● Try it: Take each line of the data that contains the string "machine" and copy it.

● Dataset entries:
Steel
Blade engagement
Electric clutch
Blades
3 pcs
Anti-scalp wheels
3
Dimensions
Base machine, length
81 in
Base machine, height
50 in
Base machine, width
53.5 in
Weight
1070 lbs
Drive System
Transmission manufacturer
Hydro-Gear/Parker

● Exercise output:
Base machine, length
Base machine, height
Base machine, width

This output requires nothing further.